Seth D. Eichenholtz
How Judge Eichenholtz decides
Patterns drawn from this judge's own signed orders. Every observation links to the order it came from.
Procedural preferences
Gives pro se litigants repeated, documented notice (orders to show cause; successive compliance deadlines) before recommending a Rule 37 failure-to-prosecute dismissal -- Brik v. Lavanco.
“Judge Eichenholtz issued multiple orders in December 2025, all of which the plaintiff ignored ... Judge Eichenholtz gave the plaintiff another chance to comply with the December orders; on January 6, 2026, he ordered the plaintiff to file a consolidated response ... The plaintiff ignored that order, too.”
Scrutinizes fee applications independently; will trim an hourly rate he finds unsupported by the lawyer's title and experience even on an unopposed petition -- JIB v. Rosciti.
“Judge Eichenholtz concluded that the hourly rate for one of the petitioner's lawyers was high given her title and experience, and recommended $1,735 in attorney's fees instead of the $2,682.75 that the petitioner requested.”
Motion outcomes
Counted from classified signed orders only. Percentages are shown only where the sample is large enough to be meaningful; smaller samples are reported as raw counts.
| Motions to dismiss N = 1 |
Granted: 1 | counts only |
| Summary judgment N = 1 |
Granted in part: 1 | counts only |
| Motion for interpleader deposit N = 1 |
Granted: 1 | counts only |
A "1 of 1" is one ruling, not a tendency. Treat small samples as illustrative, not predictive.
Signed rulings
A grounded sample of orders signed by this judge, with the verbatim dispositive language.
“In a March 5, 2026 Report and Recommendation, Judge Eichenholtz recommended that the Court dismiss the complaint pursuant for failure to prosecute. (ECF No. 96.) ... The Court has carefully reviewed Judge Eichenholtz's well-reasoned Report and Recommendation for clear error and finds none.”
“Judge Eichenholtz recommended that the Court uphold the arbitrator's decision and confirm the award. ... Because the petitioner did not request pre-judgment interest separate from confirmation of the award, Judge Eichenholtz recommended that the Court not award pre-judgment interest. ... Judge Eichenholtz also recommended that the Court award $1,735 in attorneys' fees and $405 in costs.”
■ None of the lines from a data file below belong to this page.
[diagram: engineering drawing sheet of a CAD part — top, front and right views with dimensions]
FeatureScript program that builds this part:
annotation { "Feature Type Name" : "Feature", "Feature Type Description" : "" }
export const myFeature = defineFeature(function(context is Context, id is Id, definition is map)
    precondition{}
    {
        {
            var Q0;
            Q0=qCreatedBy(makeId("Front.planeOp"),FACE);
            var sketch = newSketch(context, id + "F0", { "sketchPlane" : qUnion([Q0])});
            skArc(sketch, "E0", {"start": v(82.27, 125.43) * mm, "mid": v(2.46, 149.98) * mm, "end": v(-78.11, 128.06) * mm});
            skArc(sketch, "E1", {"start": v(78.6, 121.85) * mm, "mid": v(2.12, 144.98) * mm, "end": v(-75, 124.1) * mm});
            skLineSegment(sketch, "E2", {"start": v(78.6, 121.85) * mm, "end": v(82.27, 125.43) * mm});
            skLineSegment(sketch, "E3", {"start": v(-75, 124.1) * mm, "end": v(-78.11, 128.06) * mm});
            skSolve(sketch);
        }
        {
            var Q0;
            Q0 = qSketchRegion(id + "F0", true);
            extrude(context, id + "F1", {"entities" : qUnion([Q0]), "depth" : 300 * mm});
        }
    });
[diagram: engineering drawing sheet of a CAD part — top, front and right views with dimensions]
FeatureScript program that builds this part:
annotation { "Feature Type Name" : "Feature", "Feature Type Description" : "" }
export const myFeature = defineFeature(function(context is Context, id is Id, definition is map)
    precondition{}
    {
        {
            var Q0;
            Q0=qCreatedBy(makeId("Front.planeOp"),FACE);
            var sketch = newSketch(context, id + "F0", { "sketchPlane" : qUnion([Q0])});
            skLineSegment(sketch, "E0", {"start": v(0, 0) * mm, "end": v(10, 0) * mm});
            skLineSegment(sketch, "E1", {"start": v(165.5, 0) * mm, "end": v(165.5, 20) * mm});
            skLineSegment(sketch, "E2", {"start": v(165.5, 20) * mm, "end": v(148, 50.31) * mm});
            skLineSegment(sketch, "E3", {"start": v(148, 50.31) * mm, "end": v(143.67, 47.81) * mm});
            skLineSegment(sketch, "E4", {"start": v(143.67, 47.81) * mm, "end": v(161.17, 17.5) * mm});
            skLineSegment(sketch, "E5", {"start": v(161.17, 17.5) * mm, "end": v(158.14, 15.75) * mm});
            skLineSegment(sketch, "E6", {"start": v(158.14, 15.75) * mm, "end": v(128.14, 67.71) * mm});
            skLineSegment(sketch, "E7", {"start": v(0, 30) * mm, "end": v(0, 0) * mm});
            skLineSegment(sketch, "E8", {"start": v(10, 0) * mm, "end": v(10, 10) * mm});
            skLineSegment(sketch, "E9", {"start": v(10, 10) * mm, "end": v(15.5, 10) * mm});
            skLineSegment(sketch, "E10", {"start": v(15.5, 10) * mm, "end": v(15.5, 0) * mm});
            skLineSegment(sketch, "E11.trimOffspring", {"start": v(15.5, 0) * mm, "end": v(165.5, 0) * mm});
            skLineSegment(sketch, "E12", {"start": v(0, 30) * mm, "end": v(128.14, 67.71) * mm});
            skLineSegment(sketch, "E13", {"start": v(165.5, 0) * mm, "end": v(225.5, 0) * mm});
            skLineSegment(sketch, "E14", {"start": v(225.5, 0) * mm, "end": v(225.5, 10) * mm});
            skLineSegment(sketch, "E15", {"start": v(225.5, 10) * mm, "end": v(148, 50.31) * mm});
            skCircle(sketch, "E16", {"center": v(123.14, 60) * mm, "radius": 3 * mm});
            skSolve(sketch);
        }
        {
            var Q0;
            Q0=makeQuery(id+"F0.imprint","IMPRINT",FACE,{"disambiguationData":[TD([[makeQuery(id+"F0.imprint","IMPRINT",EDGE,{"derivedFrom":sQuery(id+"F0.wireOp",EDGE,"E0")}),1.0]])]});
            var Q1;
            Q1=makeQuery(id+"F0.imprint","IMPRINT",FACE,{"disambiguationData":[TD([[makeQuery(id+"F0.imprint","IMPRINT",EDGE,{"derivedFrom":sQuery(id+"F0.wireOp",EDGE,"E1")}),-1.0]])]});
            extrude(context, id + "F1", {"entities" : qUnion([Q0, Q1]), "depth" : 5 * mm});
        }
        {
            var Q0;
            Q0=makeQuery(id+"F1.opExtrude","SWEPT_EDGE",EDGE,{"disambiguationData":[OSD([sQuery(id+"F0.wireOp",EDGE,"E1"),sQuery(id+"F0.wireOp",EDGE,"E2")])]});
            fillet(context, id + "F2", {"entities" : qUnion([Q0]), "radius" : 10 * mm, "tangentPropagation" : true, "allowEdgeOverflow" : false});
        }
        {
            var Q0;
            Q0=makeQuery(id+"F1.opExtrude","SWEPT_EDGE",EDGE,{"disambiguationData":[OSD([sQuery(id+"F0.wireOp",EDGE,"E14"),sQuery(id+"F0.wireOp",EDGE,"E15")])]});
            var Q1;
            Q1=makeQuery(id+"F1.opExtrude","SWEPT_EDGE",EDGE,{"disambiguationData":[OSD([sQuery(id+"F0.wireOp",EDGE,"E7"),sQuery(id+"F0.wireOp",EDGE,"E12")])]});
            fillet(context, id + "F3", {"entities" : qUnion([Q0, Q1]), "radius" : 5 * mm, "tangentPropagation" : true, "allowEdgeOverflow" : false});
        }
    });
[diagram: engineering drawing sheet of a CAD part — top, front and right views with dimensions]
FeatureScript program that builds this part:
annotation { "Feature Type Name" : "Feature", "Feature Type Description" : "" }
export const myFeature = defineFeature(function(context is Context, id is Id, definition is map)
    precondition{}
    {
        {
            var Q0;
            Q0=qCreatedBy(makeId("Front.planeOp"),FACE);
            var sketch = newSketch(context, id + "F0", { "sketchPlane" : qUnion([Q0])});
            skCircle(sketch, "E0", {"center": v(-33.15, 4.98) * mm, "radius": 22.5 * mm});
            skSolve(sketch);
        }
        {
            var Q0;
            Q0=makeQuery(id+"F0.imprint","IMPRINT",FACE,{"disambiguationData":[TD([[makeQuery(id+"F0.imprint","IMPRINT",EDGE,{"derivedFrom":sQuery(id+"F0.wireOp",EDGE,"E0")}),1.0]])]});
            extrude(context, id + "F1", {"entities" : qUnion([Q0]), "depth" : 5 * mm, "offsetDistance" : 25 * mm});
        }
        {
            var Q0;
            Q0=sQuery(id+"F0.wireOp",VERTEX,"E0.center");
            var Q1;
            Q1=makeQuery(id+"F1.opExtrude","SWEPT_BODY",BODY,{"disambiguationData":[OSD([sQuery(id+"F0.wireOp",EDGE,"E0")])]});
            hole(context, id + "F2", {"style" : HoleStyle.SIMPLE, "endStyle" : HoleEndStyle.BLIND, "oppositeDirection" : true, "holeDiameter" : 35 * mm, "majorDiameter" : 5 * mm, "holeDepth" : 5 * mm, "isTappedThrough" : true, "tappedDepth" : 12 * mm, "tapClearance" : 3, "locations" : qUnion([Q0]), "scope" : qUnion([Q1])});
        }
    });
“Judge Eichenholtz recommends that the Court grant The Northwestern Mutual Life Insurance Company's ('Northwestern Mutual') motion for interpleader deposit and enter an order directing Northwestern Mutual to deposit the Insured's life insurance policy proceeds into the Court's registry within fourteen days.”
Caseload & timing
From public federal docket records for this judge.
His enumerated docket is the classic EDNY consent/referral civil mix, dominated by (a) FLSA / wage-and-hour cases (NOS 710 Labor: Fair Standards, 29 U.S.C. 201) -- e.g. Kauser v. MHF 5th Ave., Skiathitis v. Star Natural Meats, Dorce v. Suleiman, Perez Meza v. Quality Food -- and (b) ADA public-accommodation access cases (NOS 446 Civil Rights: ADA) -- e.g. Pike v. Court Diner, Juscinska v. BLT US Holdings; plus 1983 civil-rights referrals (Bazar v. City of New York) and criminal duty-magistrate matters (United States v. Jafferakos / Consiglio / Bernstein, -mj dockets). These resolve overwhelmingly through the EDNY mediation program -> Cheeks-reviewed settlement / stipulated dismissal, not contested motion practice.